Equities slumped after Alcoa slashed its outlook for global aluminium demand and Chevron warned third-quarter profits will not meet expectations, bolstering concern about the impact of slowing economic growth on corporate earnings.

Shares of Alcoa dropped 4.5 per cent after the company predicted China's slowing growth will weaken worldwide demand for aluminium. Shares of Chevron shed 4.4 per cent after it said third-quarter earnings will be "substantially" lower than in the previous quarter.

In afternoon trading in New York, the Dow Jones Industrial Average shed 0.79 per cent, the Standard & Poor's 500 declined 0.55 per cent, while the Nasdaq Composite Index fell 0.48 per cent.

"The fear is that this is going to be a really bad earnings season," Hank Smith, chief investment officer at Haverford Trust in Radnor, Pennsylvania, told Bloomberg News. "If S&P 500 earnings come in better than expectations, the markets are going to view that positively. We're off to a good start but we've got a long way to go."


Investors are nervous about the recent rally in equity markets.

"The temptation to sell is out there," John Brady, managing director of RJ O'Brien & Associates in Chicago, told Reuters. "Equities have had a tremendous year, and the outlook is very unclear. So why not reduce risk? It's hard to imagine an additional 20 per cent rally from here in the next three or four months."

Indeed, the American economy "generally expanded modestly since the last report," the Federal Reserve said in its latest Beige Book business survey based on reports from 12 district Fed banks.

"Consumer spending was generally reported to be flat to up slightly since the last report," according to the Fed. "Vehicle sales were also generally characterised as stable but up from a year earlier and generally at favourable levels," while "residential real estate conditions improved since the last report."

However, "employment conditions were little changed since the last report."

In Europe, the Stoxx 600 Index finished the day with a 0.6 per cent slump from the previous close. Benchmark indexes dropped also in Germany, the UK and France.

Some investors are concerned that the current valuations aren't justified by the outlook for earnings.

The Stoxx 600 is trading at 11.9 times the estimated earnings of its companies, higher than its five-year average of 11.5, data compiled by Bloomberg show.
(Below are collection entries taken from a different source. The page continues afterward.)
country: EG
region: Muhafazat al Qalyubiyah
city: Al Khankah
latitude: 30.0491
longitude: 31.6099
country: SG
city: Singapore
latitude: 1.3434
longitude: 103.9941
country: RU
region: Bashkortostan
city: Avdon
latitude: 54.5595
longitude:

The gauge last month reached a price multiple of 12.3, the highest since 2010.


Among other sombre notes was a surprise slump in China's car sales, the latest sign that the pace of growth in the world's second-largest economy is flagging.

The concern about earnings and equity valuations helped the US Treasury's auction of US$21 billion in 10-year debt draw solid demand.
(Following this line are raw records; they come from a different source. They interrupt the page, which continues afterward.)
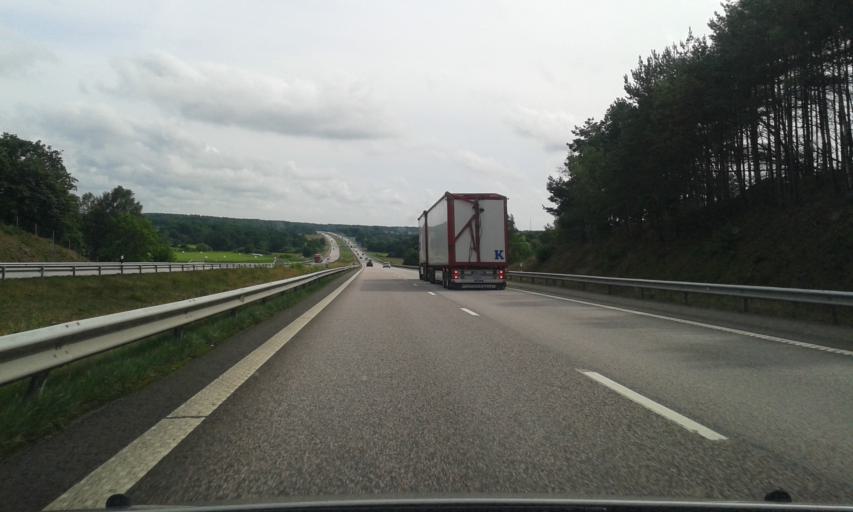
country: SE
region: Halland
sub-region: Kungsbacka Kommun
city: Frillesas
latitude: 57.2689
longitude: 12.2153
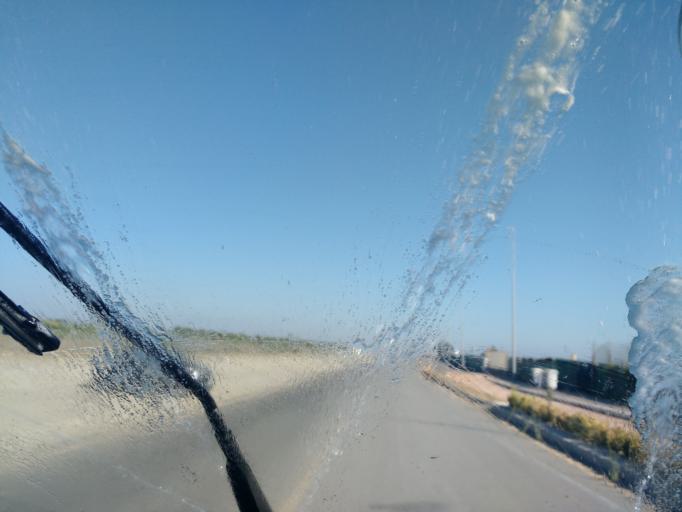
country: IT
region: Latium
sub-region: Citta metropolitana di Roma Capitale
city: Passo Oscuro
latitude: 41.8916
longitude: 12.1656
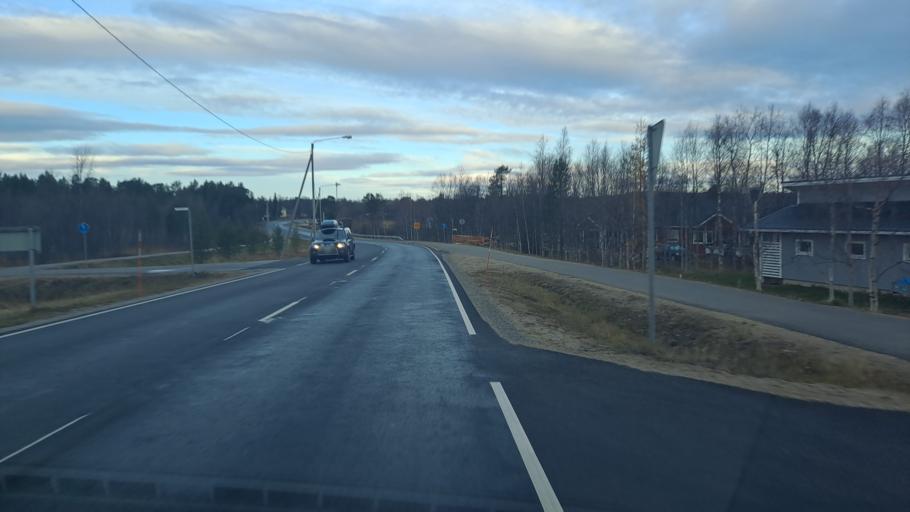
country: FI
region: Lapland
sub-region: Pohjois-Lappi
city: Inari
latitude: 68.9010
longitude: 27.0434
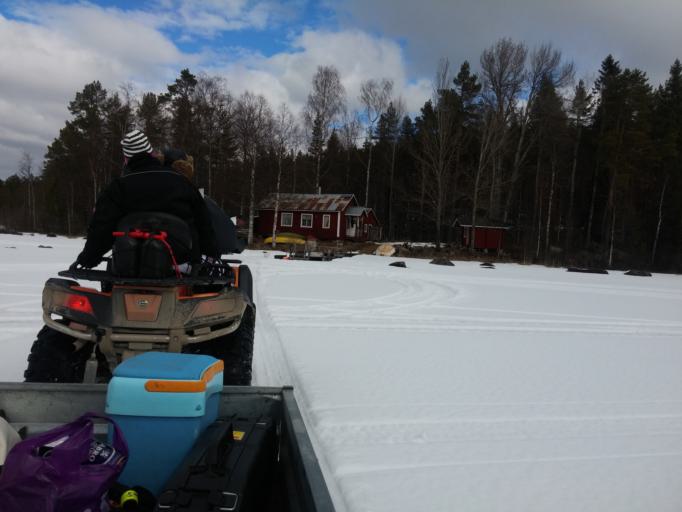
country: SE
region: Gaevleborg
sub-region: Ljusdals Kommun
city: Farila
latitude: 62.1648
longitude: 15.8209
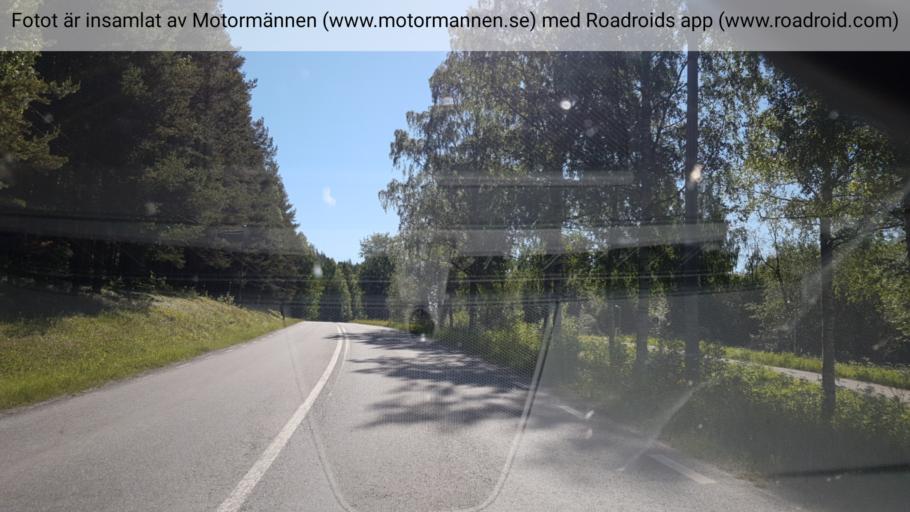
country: SE
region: Norrbotten
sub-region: Bodens Kommun
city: Boden
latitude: 65.8326
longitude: 21.6183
"The 10-year note auction was very stellar-coming in better than expected-and equities are weak, giving support to Treasuries," Larry Milstein, managing director in New York of government-debt trading at RW Pressprich & Co, a fixed- income broker and dealer for institutional investors, told Bloomberg. "There is still pretty significant demand out there still for yields and safety."

To be sure, it wasn't all bad news.

Shares of Wal-Mart climbed to a record US$76.8. The world's largest retailer said it is seeing growth in both large and small US stores and has had a strong start to layaway sales ahead of the holiday season, according to Reuters.

Costco, meanwhile, also provided investors with a good reason to buy the stock, last up 2.7 per cent, as the company posted better-than-expected quarterly earnings.